▶ **The task**:
Without carrying over a single picture, write out the records below exactly.

Change detection outputs
*-*-*

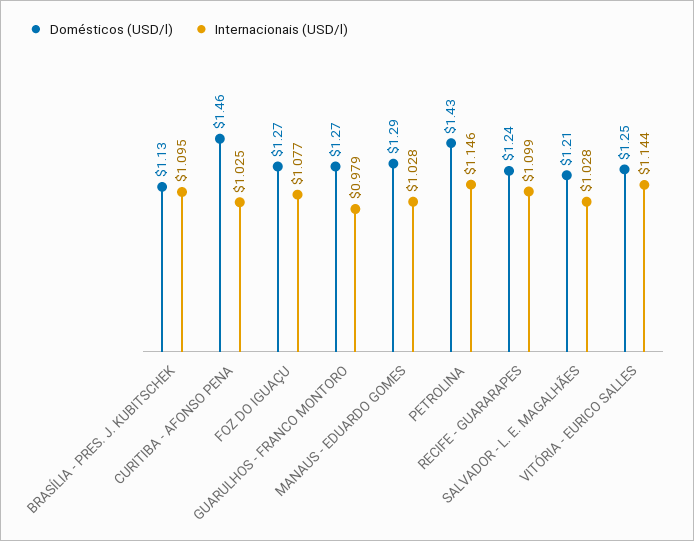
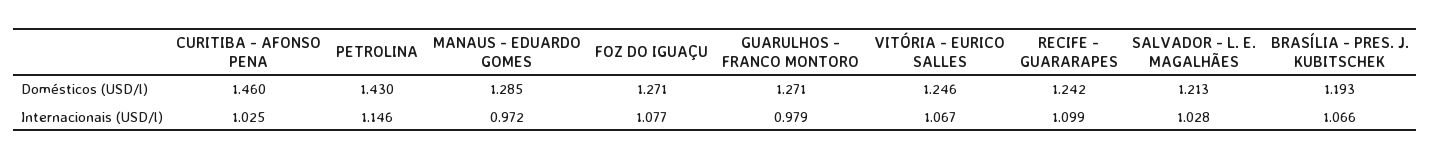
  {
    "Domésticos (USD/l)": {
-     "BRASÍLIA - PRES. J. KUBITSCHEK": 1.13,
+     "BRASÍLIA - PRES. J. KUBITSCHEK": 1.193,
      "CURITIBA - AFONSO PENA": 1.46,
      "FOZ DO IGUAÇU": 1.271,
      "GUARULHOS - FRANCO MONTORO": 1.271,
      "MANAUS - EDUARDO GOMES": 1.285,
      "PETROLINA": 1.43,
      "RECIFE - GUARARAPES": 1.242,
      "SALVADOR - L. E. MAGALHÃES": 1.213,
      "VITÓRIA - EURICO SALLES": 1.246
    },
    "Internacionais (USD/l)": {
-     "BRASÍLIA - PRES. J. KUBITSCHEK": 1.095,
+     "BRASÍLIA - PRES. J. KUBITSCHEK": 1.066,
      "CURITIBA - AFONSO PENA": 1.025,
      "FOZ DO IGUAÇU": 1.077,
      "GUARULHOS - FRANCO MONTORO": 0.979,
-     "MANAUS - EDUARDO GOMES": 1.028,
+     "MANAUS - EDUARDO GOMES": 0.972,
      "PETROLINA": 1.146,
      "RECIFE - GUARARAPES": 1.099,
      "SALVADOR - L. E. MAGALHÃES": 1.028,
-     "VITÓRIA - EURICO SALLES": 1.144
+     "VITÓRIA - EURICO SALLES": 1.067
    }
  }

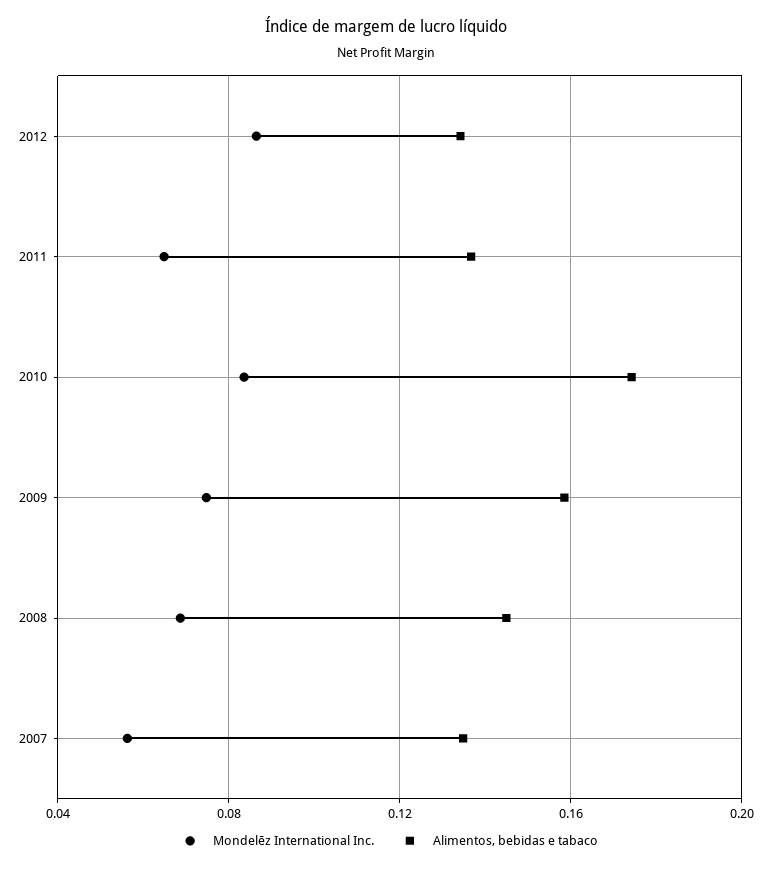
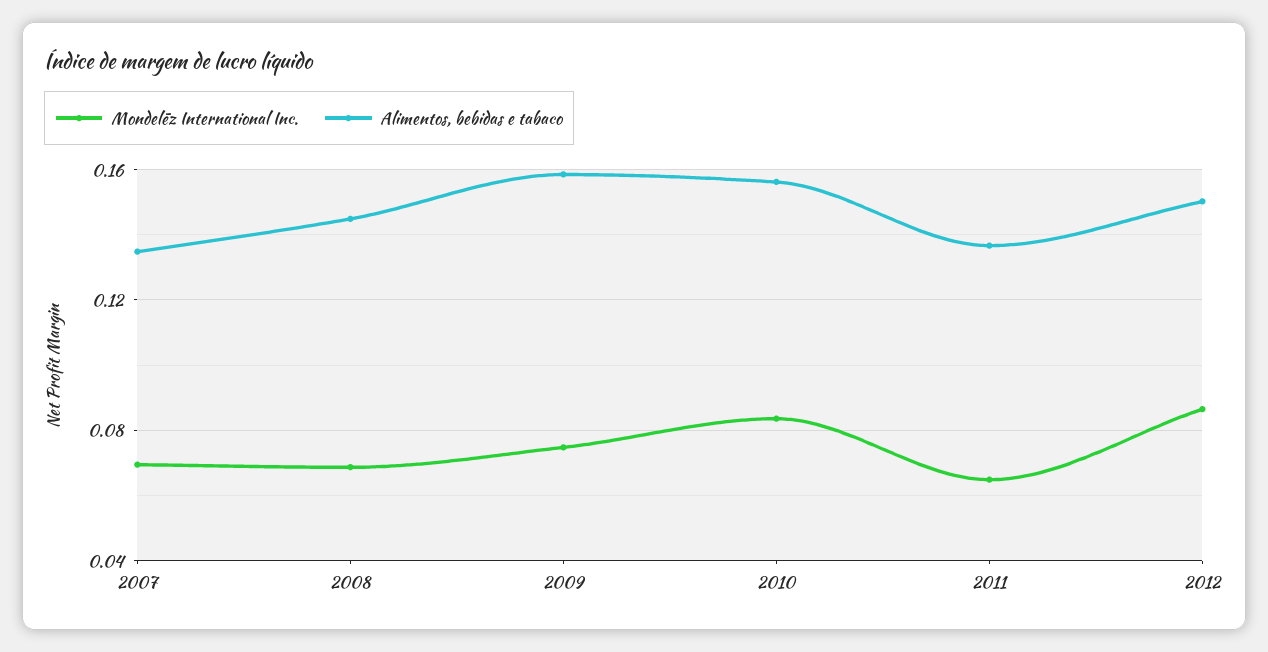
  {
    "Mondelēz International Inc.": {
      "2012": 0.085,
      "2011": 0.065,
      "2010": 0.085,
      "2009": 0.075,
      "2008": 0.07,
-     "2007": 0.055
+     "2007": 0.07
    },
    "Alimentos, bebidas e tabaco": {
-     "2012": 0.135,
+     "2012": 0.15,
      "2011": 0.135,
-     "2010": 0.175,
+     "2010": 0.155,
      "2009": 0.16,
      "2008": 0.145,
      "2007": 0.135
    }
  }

*-*-*

▶ **Completed task**:
  {
    "Domésticos (USD/l)": {
-     "BRASÍLIA - PRES. J. KUBITSCHEK": 1.13,
+     "BRASÍLIA - PRES. J. KUBITSCHEK": 1.193,
      "CURITIBA - AFONSO PENA": 1.46,
      "FOZ DO IGUAÇU": 1.271,
      "GUARULHOS - FRANCO MONTORO": 1.271,
      "MANAUS - EDUARDO GOMES": 1.285,
      "PETROLINA": 1.43,
      "RECIFE - GUARARAPES": 1.242,
      "SALVADOR - L. E. MAGALHÃES": 1.213,
      "VITÓRIA - EURICO SALLES": 1.246
    },
    "Internacionais (USD/l)": {
-     "BRASÍLIA - PRES. J. KUBITSCHEK": 1.095,
+     "BRASÍLIA - PRES. J. KUBITSCHEK": 1.066,
      "CURITIBA - AFONSO PENA": 1.025,
      "FOZ DO IGUAÇU": 1.077,
      "GUARULHOS - FRANCO MONTORO": 0.979,
-     "MANAUS - EDUARDO GOMES": 1.028,
+     "MANAUS - EDUARDO GOMES": 0.972,
      "PETROLINA": 1.146,
      "RECIFE - GUARARAPES": 1.099,
      "SALVADOR - L. E. MAGALHÃES": 1.028,
-     "VITÓRIA - EURICO SALLES": 1.144
+     "VITÓRIA - EURICO SALLES": 1.067
    }
  }

  {
    "Mondelēz International Inc.": {
      "2012": 0.085,
      "2011": 0.065,
      "2010": 0.085,
      "2009": 0.075,
      "2008": 0.07,
-     "2007": 0.055
+     "2007": 0.07
    },
    "Alimentos, bebidas e tabaco": {
-     "2012": 0.135,
+     "2012": 0.15,
      "2011": 0.135,
-     "2010": 0.175,
+     "2010": 0.155,
      "2009": 0.16,
      "2008": 0.145,
      "2007": 0.135
    }
  }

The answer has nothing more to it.